§ **Your goal**
The job is to output exactly the lines that run from the start of the entries through the line containing "indenfor de seks", pictures omitted.
═══ The input ═══
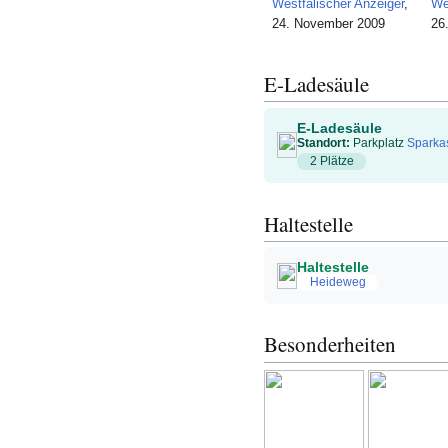
Westfälischer Anzeiger
,
We
24. November 2009
26
E-Ladesäule
E-Ladesäule
Standort:
Parkplatz
Sparka
2 Plätze
Haltestelle
Haltestelle
Heideweg
Besonderheiten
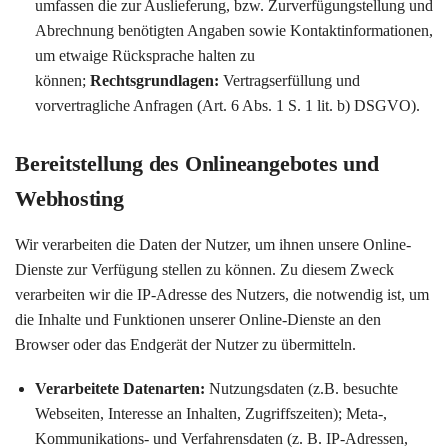
umfassen die zur Auslieferung, bzw. Zurverfügungstellung und
Abrechnung benötigten Angaben sowie Kontaktinformationen,
um etwaige Rücksprache halten zu
können;
Rechtsgrundlagen:
Vertragserfüllung und
vorvertragliche Anfragen (Art. 6 Abs. 1 S. 1 lit. b) DSGVO).
Bereitstellung des Onlineangebotes und
Webhosting
Wir verarbeiten die Daten der Nutzer, um ihnen unsere Online-
Dienste zur Verfügung stellen zu können. Zu diesem Zweck
verarbeiten wir die IP-Adresse des Nutzers, die notwendig ist, um
die Inhalte und Funktionen unserer Online-Dienste an den
Browser oder das Endgerät der Nutzer zu übermitteln.
Verarbeitete Datenarten:
Nutzungsdaten (z.B. besuchte
Webseiten, Interesse an Inhalten, Zugriffszeiten); Meta-,
Kommunikations- und Verfahrensdaten (z. B. IP-Adressen,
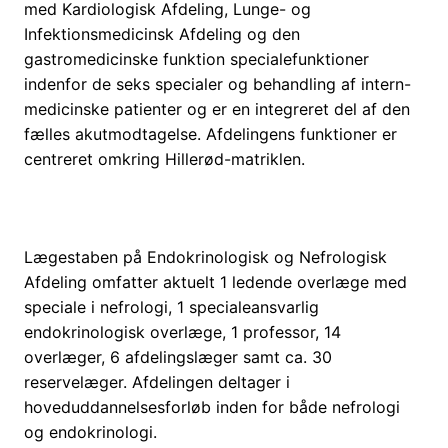
med Kardiologisk Afdeling, Lunge- og
Infektionsmedicinsk Afdeling og den
gastromedicinske funktion specialefunktioner
indenfor de seks specialer og behandling af intern-
medicinske patienter og er en integreret del af den
fælles akutmodtagelse. Afdelingens funktioner er
centreret omkring Hillerød-matriklen.
Lægestaben på Endokrinologisk og Nefrologisk
Afdeling omfatter aktuelt 1 ledende overlæge med
speciale i nefrologi, 1 specialeansvarlig
endokrinologisk overlæge, 1 professor, 14
overlæger, 6 afdelingslæger samt ca. 30
reservelæger. Afdelingen deltager i
hoveduddannelsesforløb inden for både nefrologi
og endokrinologi.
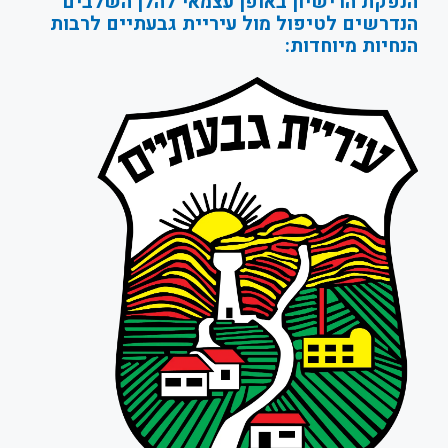
הנפקת הרישיון באופן עצמאי להלן השלבים
הנדרשים לטיפול מול עיריית גבעתיים לרבות
הנחיות מיוחדות:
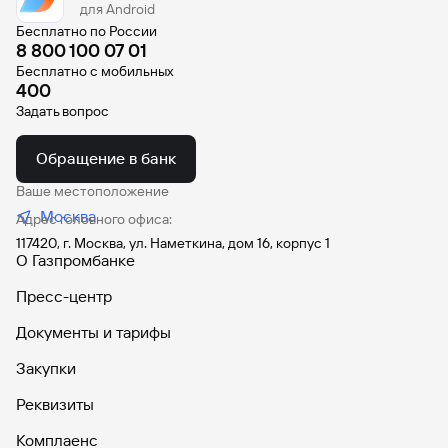
для Android
Вклады
Бесплатно по России
Быстрый
8 800 100 07 01
поиск
Бесплатно с мобильных
по
400
сайту
Задать вопрос
Вклады
Обращение в банк
Ваше местоположение
Москва
Адрес головного офиса:
117420, г. Москва, ул. Наметкина, дом 16, корпус 1
О Газпромбанке
Пресс-центр
Документы и тарифы
Закупки
Реквизиты
Комплаенс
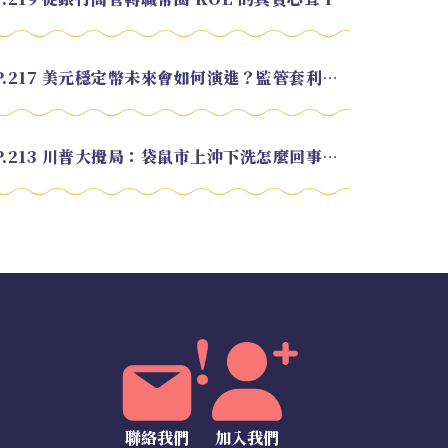
EP.217 美元穩定幣未來會如何演進？監管套利終將收斂？feat. 研究員 余哲安
EP.213 川普大攪局：袋鼠市上沖下洗怎麼回事？feat. Alvin
聯絡我們
加入我們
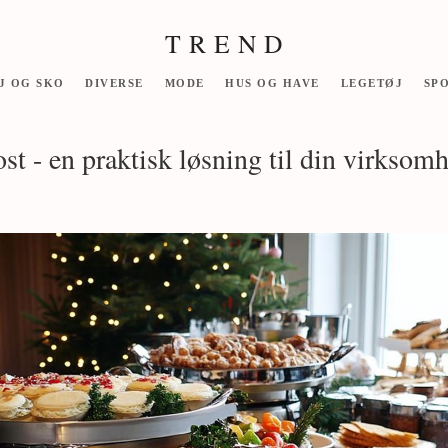
T R E N D
J OG SKO
DIVERSE
MODE
HUS OG HAVE
LEGETØJ
SP
st - en praktisk løsning til din virksom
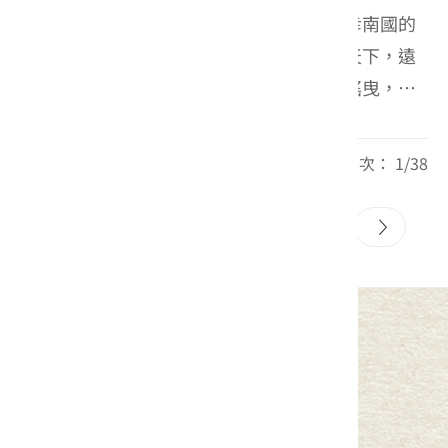
一下車，屏東炙熱的陽光便迎面而來，所幸南國的
微風吹散了暑氣，帶來一份爽朗。澄澈藍天下，遠
方的大武山清晰可見，一旁的椰子樹輕輕搖曳，展
現南國特有的熱烈與豐饒。 這座守護屏東的大武
山，在自然文學家陳冠學筆下被稱為「大母山」，
每頁筆數： 10 頁次： 1/38
如同孕育萬物的母親...
1
2
3
4
5
中華民國客家委員會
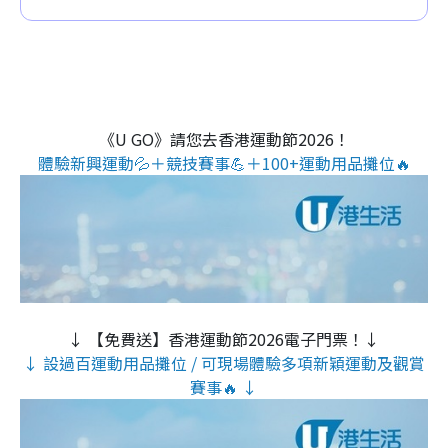
《U GO》請您去香港運動節2026！
體驗新興運動💦＋競技賽事💪＋100+運動用品攤位🔥
↓ 【免費送】香港運動節2026電子門票！↓
↓ 設過百運動用品攤位 / 可現場體驗多項新穎運動及觀賞
賽事🔥 ↓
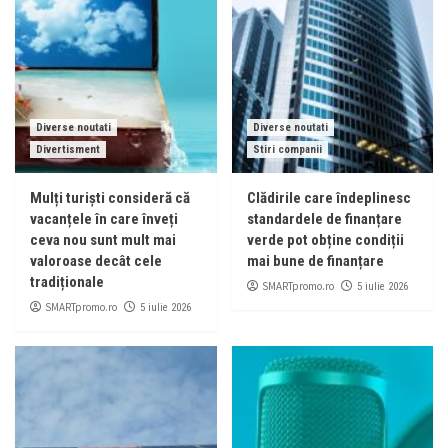
Diverse noutati
Diverse noutati
Divertisment
Stiri companii
Mulți turiști consideră că
Clădirile care îndeplinesc
vacanțele în care înveți
standardele de finanțare
ceva nou sunt mult mai
verde pot obține condiții
valoroase decât cele
mai bune de finanțare
tradiționale
SMARTpromo.ro
5 iulie 2026
SMARTpromo.ro
5 iulie 2026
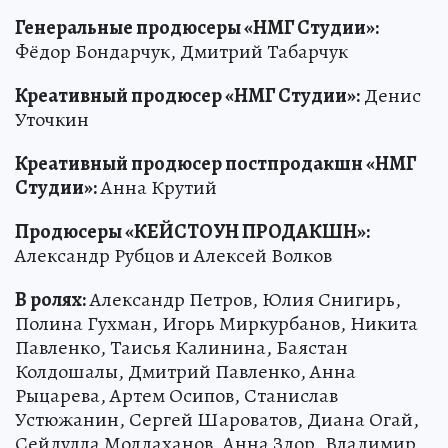
Генеральные продюсеры «НМГ Студии»:
Фёдор Бондарчук, Дмитрий Табарчук
Креативный продюсер «НМГ Студии»:
Денис
Уточкин
Креативный продюсер постпродакшн «НМГ
Студии»:
Анна Крутий
Продюсеры «КЕЙСТОУН ПРОДАКШН»:
Александр Рубцов и Алексей Волков
В ролях:
Александр Петров, Юлия Снигирь,
Полина Гухман, Игорь Миркурбанов, Никита
Павленко, Таисья Калинина, Баястан
Колдошалы, Дмитрий Павленко, Анна
Рыцарева, Артем Осипов, Станислав
Устюжанин, Сергей Шароватов, Диана Огай,
Сейдулла Молдаханов, Анна Здор, Владимир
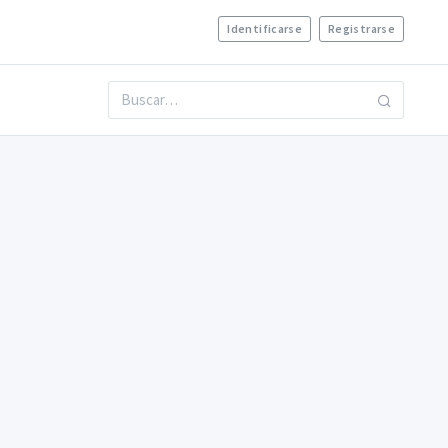
Identificarse
Registrarse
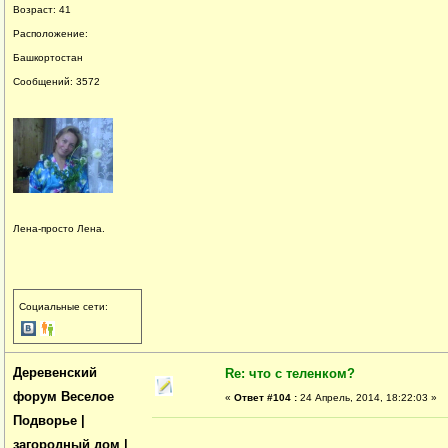
Возраст: 41
Расположение:
Башкортостан
Сообщений: 3572
Лена-просто Лена.
Социальные сети:
Деревенский
Re: что с теленком?
форум Веселое
«
Ответ #104 :
24 Апрель, 2014, 18:22:03 »
Подворье |
загородный дом |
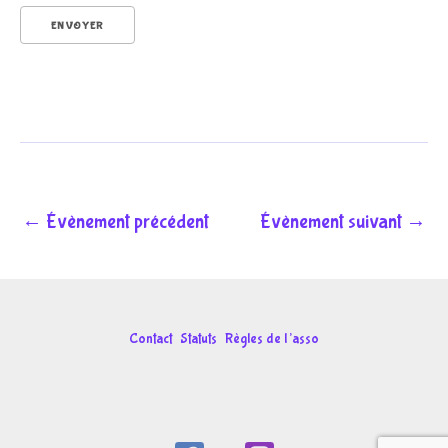
ENVOYER
n
o
←
Évènement précédent
Évènement suivant
→
m
Contact
Statuts
Règles de l’asso
P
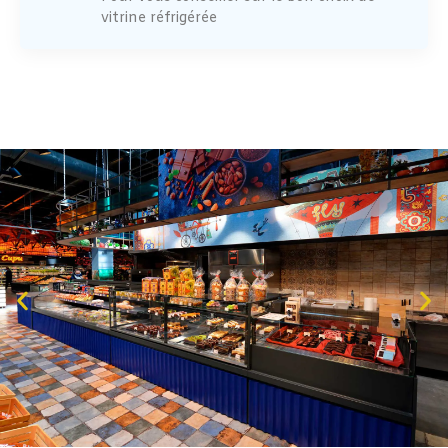
vitrine réfrigérée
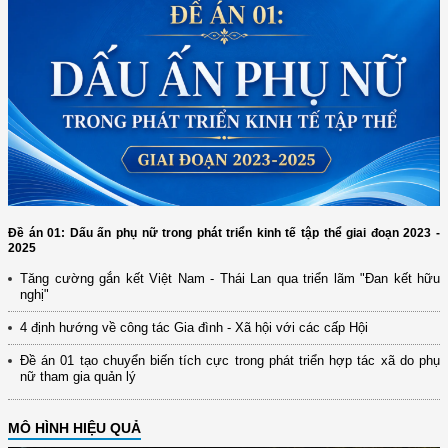
Đề án 01: Dấu ấn phụ nữ trong phát triển kinh tế tập thể giai đoạn 2023 -
2025
Tăng cường gắn kết Việt Nam - Thái Lan qua triển lãm "Đan kết hữu
nghị"
4 định hướng về công tác Gia đình - Xã hội với các cấp Hội
Đề án 01 tạo chuyển biến tích cực trong phát triển hợp tác xã do phụ
nữ tham gia quản lý
MÔ HÌNH HIỆU QUẢ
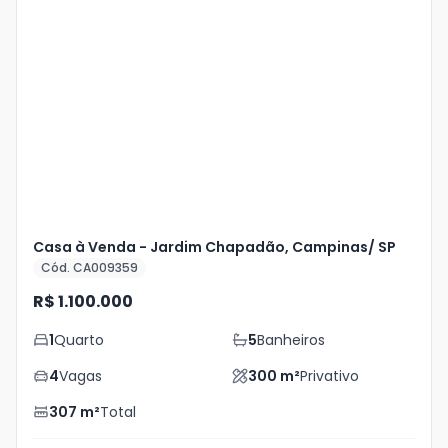
Veja
Mais
+
15
foto
s
Casa à Venda - Jardim Chapadão, Campinas/ SP
Cód. CA009359
R$ 1.100.000
1
Quarto
5
Banheiros
4
Vagas
300
m²
Privativo
307
m²
Total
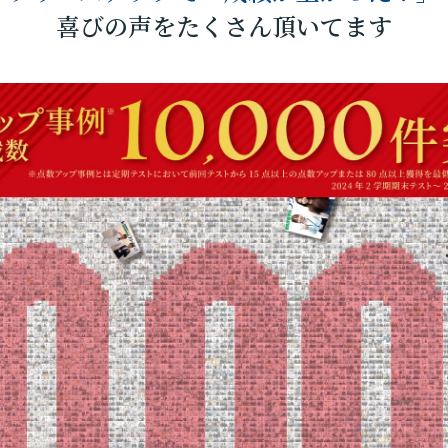
喜びの声をたくさん頂いてます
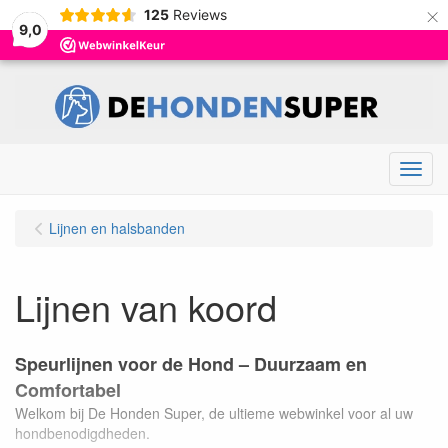
×
125
Reviews
9,0
Menu
Lijnen en halsbanden
Lijnen van koord
Speurlijnen voor de Hond – Duurzaam en
Comfortabel
Welkom bij De Honden Super, de ultieme webwinkel voor al uw
hondbenodigdheden.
═══
§ **Solution**
Westfälischer Anzeiger
,
We
24. November 2009
26
E-Ladesäule
E-Ladesäule
Standort:
Parkplatz
Sparka
2 Plätze
Haltestelle
Haltestelle
Heideweg
Besonderheiten
umfassen die zur Auslieferung, bzw. Zurverfügungstellung und
Abrechnung benötigten Angaben sowie Kontaktinformationen,
um etwaige Rücksprache halten zu
können;
Rechtsgrundlagen:
Vertragserfüllung und
vorvertragliche Anfragen (Art. 6 Abs. 1 S. 1 lit. b) DSGVO).
Bereitstellung des Onlineangebotes und
Webhosting
Wir verarbeiten die Daten der Nutzer, um ihnen unsere Online-
Dienste zur Verfügung stellen zu können. Zu diesem Zweck
verarbeiten wir die IP-Adresse des Nutzers, die notwendig ist, um
die Inhalte und Funktionen unserer Online-Dienste an den
Browser oder das Endgerät der Nutzer zu übermitteln.
Verarbeitete Datenarten:
Nutzungsdaten (z.B. besuchte
Webseiten, Interesse an Inhalten, Zugriffszeiten); Meta-,
Kommunikations- und Verfahrensdaten (z. B. IP-Adressen,
med Kardiologisk Afdeling, Lunge- og
Infektionsmedicinsk Afdeling og den
gastromedicinske funktion specialefunktioner
indenfor de seks specialer og behandling af intern-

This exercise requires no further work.